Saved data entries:
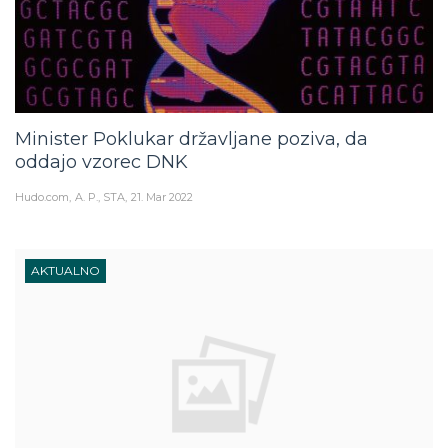
Minister Poklukar državljane poziva, da
oddajo vzorec DNK
Hudo.com
A. P., STA
21. Mar 2022
AKTUALNO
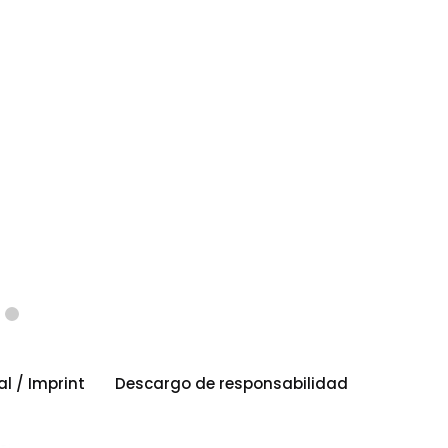
al / Imprint
Descargo de responsabilidad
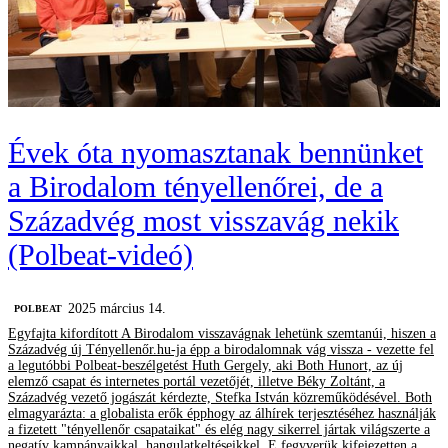
Évek óta nyomasztanak bennünket
a Birodalom tényellenőrei, de a
Századvég most visszavág nekik
(Polbeat-videó)
2025 március 14.
‎POLBEAT
Egyfajta kifordított A Birodalom visszavágnak lehetünk szemtanúi, hiszen a
Századvég új Tényellenőr.hu-ja épp a birodalomnak vág vissza - vezette fel
a legutóbbi Polbeat-beszélgetést Huth Gergely, aki Both Hunort, az új
elemző csapat és internetes portál vezetőjét, illetve Béky Zoltánt, a
Századvég vezető jogászát kérdezte, Stefka István közreműködésével. Both
elmagyarázta: a globalista erők épphogy az álhírek terjesztéséhez használják
a fizetett "tényellenőr csapataikat" és elég nagy sikerrel jártak világszerte a
negatív kampányaikkal, hangulatkeltéseikkel. E fegyverük kifejezetten a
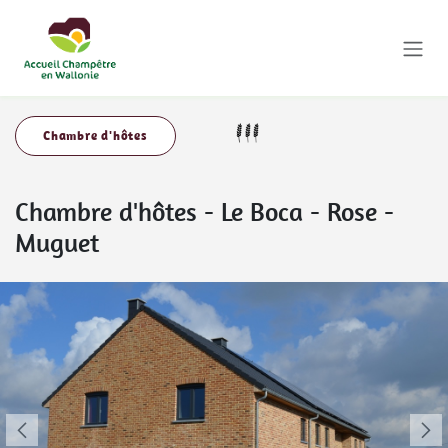
Se rendre au contenu
Chambre d'hôtes
Chambre d'hôtes
-
Le Boca - Rose -
Muguet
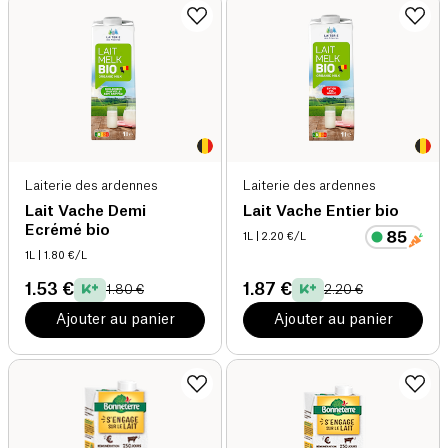
Laiterie des ardennes
Laiterie des ardennes
Lait Vache Demi
Lait Vache Entier bio
Ecrémé bio
1L
| 2.20 €/L
1L
| 1.80 €/L
1.53 €
1.87 €
1.80 €
2.20 €
Ajouter au panier
Ajouter au panier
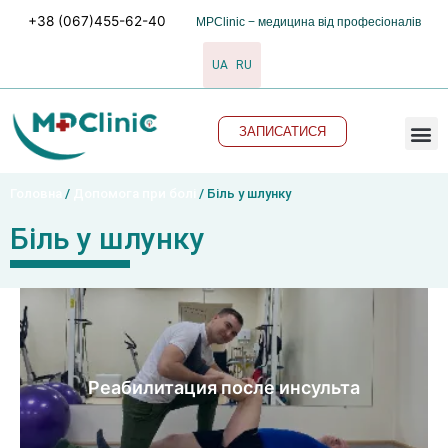
Перейти
+38 (067)455-62-40
MPClinic − медицина від професіоналів
до
вмісту
UA
RU
M
ЗАПИСАТИСЯ
Головна
/
Допомога при болі
/ Біль у шлунку
Біль у шлунку
Реабилитация после инсульта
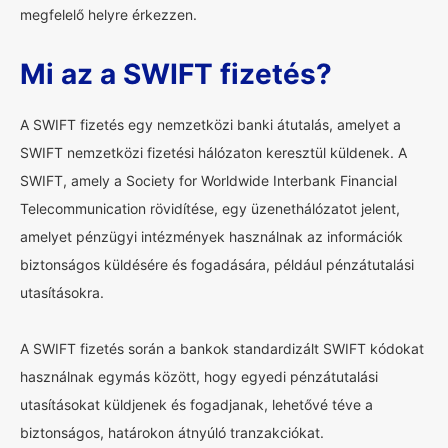
megfelelő helyre érkezzen.
Mi az a SWIFT fizetés?
A SWIFT fizetés egy nemzetközi banki átutalás, amelyet a
SWIFT nemzetközi fizetési hálózaton keresztül küldenek. A
SWIFT, amely a Society for Worldwide Interbank Financial
Telecommunication rövidítése, egy üzenethálózatot jelent,
amelyet pénzügyi intézmények használnak az információk
biztonságos küldésére és fogadására, például pénzátutalási
utasításokra.
A SWIFT fizetés során a bankok standardizált SWIFT kódokat
használnak egymás között, hogy egyedi pénzátutalási
utasításokat küldjenek és fogadjanak, lehetővé téve a
biztonságos, határokon átnyúló tranzakciókat.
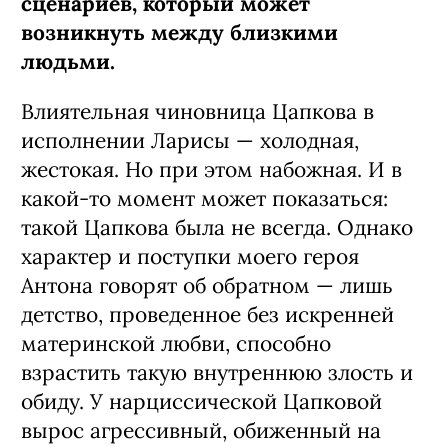
сценариев, который может
возникнуть между близкими
людьми.
Влиятельная чиновница Цапкова в
исполнении Ларисы — холодная,
жестокая. Но при этом набожная. И в
какой-то момент может показаться:
такой Цапкова была не всегда. Однако
характер и поступки моего героя
Антона говорят об обратном — лишь
детство, проведенное без искренней
материнской любви, способно
взрастить такую внутреннюю злость и
обиду. У нарциссической Цапковой
вырос агрессивный, обиженный на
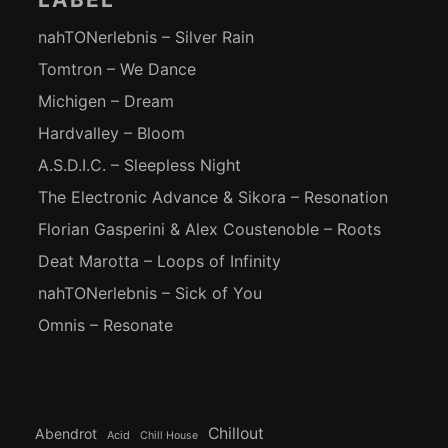
nahTONerlebnis – Silver Rain
Tomtron – We Dance
Michigen – Dream
Hardvalley – Bloom
A.S.D.I.C. – Sleepless Night
The Electronic Advance & Sikora – Resonation
Florian Gasperini & Alex Coustenoble – Roots
Deat Marotta – Loops of Infinity
nahTONerlebnis – Sick of You
Omnis – Resonate
Chillout
Abendrot
Acid
Chill House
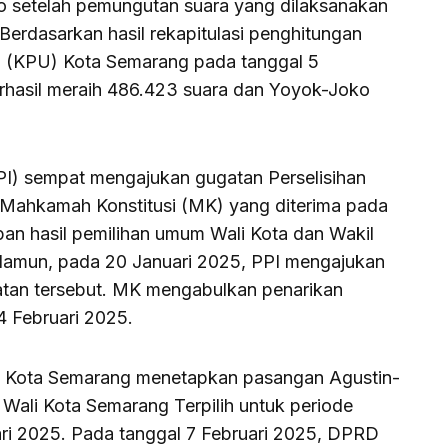
 setelah pemungutan suara yang dilaksanakan
erdasarkan hasil rekapitulasi penghitungan
m (KPU) Kota Semarang pada tanggal 5
rhasil meraih 486.423 suara dan Yoyok-Joko
PI) sempat mengajukan gugatan Perselisihan
Mahkamah Konstitusi (MK) yang diterima pada
an hasil pemilihan umum Wali Kota dan Wakil
Namun, pada 20 Januari 2025, PPI mengajukan
tan tersebut. MK mengabulkan penarikan
 Februari 2025.
PU Kota Semarang menetapkan pasangan Agustin-
 Wali Kota Semarang Terpilih untuk periode
ri 2025. Pada tanggal 7 Februari 2025, DPRD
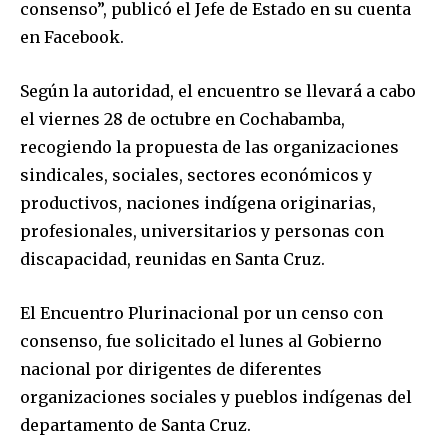
consenso”, publicó el Jefe de Estado en su cuenta
en Facebook.
Según la autoridad, el encuentro se llevará a cabo
el viernes 28 de octubre en Cochabamba,
recogiendo la propuesta de las organizaciones
sindicales, sociales, sectores económicos y
productivos, naciones indígena originarias,
profesionales, universitarios y personas con
discapacidad, reunidas en Santa Cruz.
El Encuentro Plurinacional por un censo con
consenso, fue solicitado el lunes al Gobierno
nacional por dirigentes de diferentes
organizaciones sociales y pueblos indígenas del
departamento de Santa Cruz.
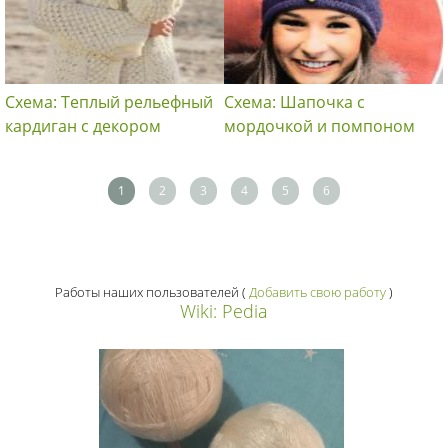
Схема: Теплый рельефный
Схема: Шапочка с
кардиган с декором
мордочкой и помпоном
1
2
3
4
5
6
Работы наших пользователей
(
Добавить свою работу
)
Wiki: Pedia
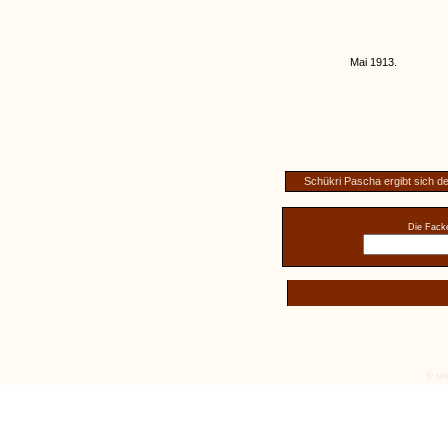
Mai 1913.
Schükri Pascha ergibt sich d
Die Facke
© tex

--- ABOUT THIS TASK ---
Transcribe every line of text in the listing above word for word, leaving out the pictures.

--- RESPONSE AREA ---
Minister Poklukar državljane poziva, da
oddajo vzorec DNK
Hudo.com
A. P., STA
21. Mar 2022
AKTUALNO
al / Imprint
Descargo de responsabilidad
Évek óta nyomasztanak bennünket
a Birodalom tényellenőrei, de a
Századvég most visszavág nekik
(Polbeat-videó)
2025 március 14.
‎POLBEAT
Egyfajta kifordított A Birodalom visszavágnak lehetünk szemtanúi, hiszen a
Századvég új Tényellenőr.hu-ja épp a birodalomnak vág vissza - vezette fel
a legutóbbi Polbeat-beszélgetést Huth Gergely, aki Both Hunort, az új
elemző csapat és internetes portál vezetőjét, illetve Béky Zoltánt, a
Századvég vezető jogászát kérdezte, Stefka István közreműködésével. Both
elmagyarázta: a globalista erők épphogy az álhírek terjesztéséhez használják
a fizetett "tényellenőr csapataikat" és elég nagy sikerrel jártak világszerte a
negatív kampányaikkal, hangulatkeltéseikkel. E fegyverük kifejezetten a
Se rendre au contenu
Chambre d'hôtes
Chambre d'hôtes
-
Le Boca - Rose -
Muguet
Laiterie des ardennes
Laiterie des ardennes
Lait Vache Demi
Lait Vache Entier bio
Ecrémé bio
1L
| 2.20 €/L
1L
| 1.80 €/L
1.53 €
1.87 €
1.80 €
2.20 €
Ajouter au panier
Ajouter au panier
Перейти
+38 (067)455-62-40
MPClinic − медицина від професіоналів
до
вмісту
UA
RU
M
ЗАПИСАТИСЯ
Головна
/
Допомога при болі
/ Біль у шлунку
Біль у шлунку
Реабилитация после инсульта
megfelelő helyre érkezzen.
Mi az a SWIFT fizetés?
A SWIFT fizetés egy nemzetközi banki átutalás, amelyet a
SWIFT nemzetközi fizetési hálózaton keresztül küldenek. A
SWIFT, amely a Society for Worldwide Interbank Financial
Telecommunication rövidítése, egy üzenethálózatot jelent,
amelyet pénzügyi intézmények használnak az információk
biztonságos küldésére és fogadására, például pénzátutalási
utasításokra.
A SWIFT fizetés során a bankok standardizált SWIFT kódokat
használnak egymás között, hogy egyedi pénzátutalási
utasításokat küldjenek és fogadjanak, lehetővé téve a
biztonságos, határokon átnyúló tranzakciókat.
сценариев, который может
возникнуть между близкими
людьми.
Влиятельная чиновница Цапкова в
исполнении Ларисы — холодная,
жестокая. Но при этом набожная. И в
какой-то момент может показаться:
такой Цапкова была не всегда. Однако
характер и поступки моего героя
Антона говорят об обратном — лишь
детство, проведенное без искренней
материнской любви, способно
взрастить такую внутреннюю злость и
обиду. У нарциссической Цапковой
вырос агрессивный, обиженный на
nahTONerlebnis – Silver Rain
Tomtron – We Dance
Michigen – Dream
Hardvalley – Bloom
A.S.D.I.C. – Sleepless Night
The Electronic Advance & Sikora – Resonation
Florian Gasperini & Alex Coustenoble – Roots
Deat Marotta – Loops of Infinity
nahTONerlebnis – Sick of You
Omnis – Resonate
Chillout
Abendrot
Acid
Chill House
 setelah pemungutan suara yang dilaksanakan
erdasarkan hasil rekapitulasi penghitungan
m (KPU) Kota Semarang pada tanggal 5
rhasil meraih 486.423 suara dan Yoyok-Joko
PI) sempat mengajukan gugatan Perselisihan
Mahkamah Konstitusi (MK) yang diterima pada
an hasil pemilihan umum Wali Kota dan Wakil
Namun, pada 20 Januari 2025, PPI mengajukan
tan tersebut. MK mengabulkan penarikan
 Februari 2025.
PU Kota Semarang menetapkan pasangan Agustin-
 Wali Kota Semarang Terpilih untuk periode
ri 2025. Pada tanggal 7 Februari 2025, DPRD
consenso”, publicó el Jefe de Estado en su cuenta
en Facebook.
Según la autoridad, el encuentro se llevará a cabo
el viernes 28 de octubre en Cochabamba,
recogiendo la propuesta de las organizaciones
sindicales, sociales, sectores económicos y
productivos, naciones indígena originarias,
profesionales, universitarios y personas con
discapacidad, reunidas en Santa Cruz.
El Encuentro Plurinacional por un censo con
consenso, fue solicitado el lunes al Gobierno
nacional por dirigentes de diferentes
organizaciones sociales y pueblos indígenas del
departamento de Santa Cruz.
Схема: Теплый рельефный
Схема: Шапочка с
кардиган с декором
мордочкой и помпоном
1
2
3
4
5
6
Работы наших пользователей
(
Добавить свою работу
)
Wiki: Pedia
Mai 1913.
Schükri Pascha ergibt sich d
Die Facke
© tex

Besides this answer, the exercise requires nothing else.